Gandhi Goes to Champaran to Investigate Conditions of Local Farmers

Bhumihar Brahmins in Champaran had earlier revolted against the conditions of indigo cultivation in 1914 (at Pipra) and 1916 (Turkaulia). Then Pandit Raj Kumar Shukla persuaded Mahatma Gandhi to visit Champaran and the "Champaran Satyagraha" began.

At around the same time the Indian National Congress in December 1916 passed at Lucknow a resolution requesting the Government to appoint a committee of both officials and non-officials to inquire into the agrarian trouble facing the district.

Gandhi's historic visit to Champaran was opposed by the British rulers. An order asking him to leave Champaran was served upon him as soon as he arrived at Motihari. Gandhi defied the order. Of the several prominent persons who rallied round him, mention may be made of Dr. Rajendra Prasad,Acharya Kriplani, Mahadeo Desai, C. F. Andrews, H. S. Pollock, Dr. Anugrah Narayan Singh, Raj Kishore Prasad, Ram Nawami Prasad and Dharnidhar Prasad. After considerable struggle the Government was compelled to lift the ban on Gandhi's stay here.
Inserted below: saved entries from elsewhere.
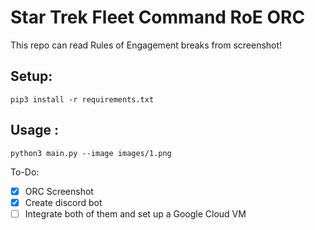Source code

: # Star Trek Fleet Command RoE ORC
This repo can read Rules of Engagement breaks from screenshot!

## Setup:
`pip3 install -r requirements.txt`

## Usage : 
`python3 main.py --image images/1.png`


To-Do:
- [x] ORC Screenshot
- [x] Create discord bot
- [ ] Integrate both of them and set up a Google Cloud VM
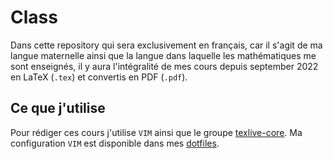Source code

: # Class

Dans cette repository qui sera exclusivement en français, car il s'agit de ma langue maternelle ainsi que la langue dans laquelle les mathématiques me sont enseignés, il y aura l'intégralité de mes cours depuis september 2022 en LaTeX (`.tex`) et convertis en PDF (`.pdf`).

## Ce que j'utilise

Pour rédiger ces cours j'utilise `VIM` ainsi que le groupe [texlive-core](https://archlinux.org/groups/x86_64/texlive-most/).
Ma configuration `VIM` est disponible dans mes [dotfiles](https://github.com/anhgelus/dotfiles).

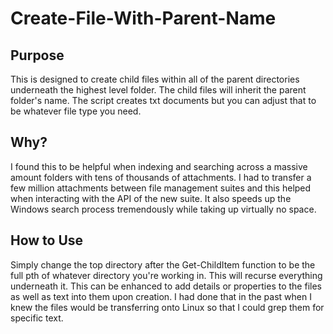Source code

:# Create-File-With-Parent-Name

## Purpose
This is designed to create child files within all of the parent directories underneath the highest level folder. The child files will inherit the parent folder's name. The script creates txt documents but you can adjust that to be whatever file type you need.

## Why?
I found this to be helpful when indexing and searching across a massive amount folders with tens of thousands of attachments. I had to transfer a few million attachments between file management suites and this helped when interacting with the API of the new suite. It also speeds up the Windows search process tremendously while taking up virtually no space.

## How to Use
Simply change the top directory after the Get-ChildItem function to be the full pth of whatever directory you're working in. This will recurse everything underneath it.
This can be enhanced to add details or properties to the files as well as text into them upon creation. I had done that in the past when I knew the files would be transferring onto Linux so that I could grep them for specific text.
For the first time on Indian soil Satyagraha (Non-Violence) was successfully put to the test. Eventually a committee of inquiry was appointed by the Government under the chairmanship of Frank Shy. Gandhi was also made one of the members of the committee. On the basis of valued recommendations of the committee, the Champaran Agraria Law (Bihar and Orissa Act I of 1918) was passed.

In 1920, Gandhi made an extensive tour of Bihar before launching the non-co-operation movement, which earned full support in the district as well. In 1929, a group of volunteers from Champran district came to demonstrate against the Simon commission. In the same year the 21st session of the Bihar students conference was held at Motihari.

As a reaction against the failure of the round table conference held in 1932 there was a popular gathering at Motihari to take the pledge for Independence. Police fired upon the gatherings and charged the demonstrators, armed with lathis.

In course of time, the development of synthetic dyes made the cultivation of indigo redundant.

The fact that he was committed to abstention from political agitation during the war did not prevent Gandhi from championing just grievances which could not brook delay. In the summer of 1917, he went to the indigo-growing district of Champaran and took up the cause of the tenants against the European planters. The same year he led the textile workers of Ahmedabad in a strike against the mill-owners. The following year, he agitated for reduction of land tax in Kaira district where crops had suffered from the failure of rains. The local officers were perturbed by Gandhi’s activities but the Government was anxious not to precipi9tate a show-down. Gandhi himself took care to localize these conflicts and sought solutions which secured a modicum of rustice to the workers and peasants without creating a national crisis.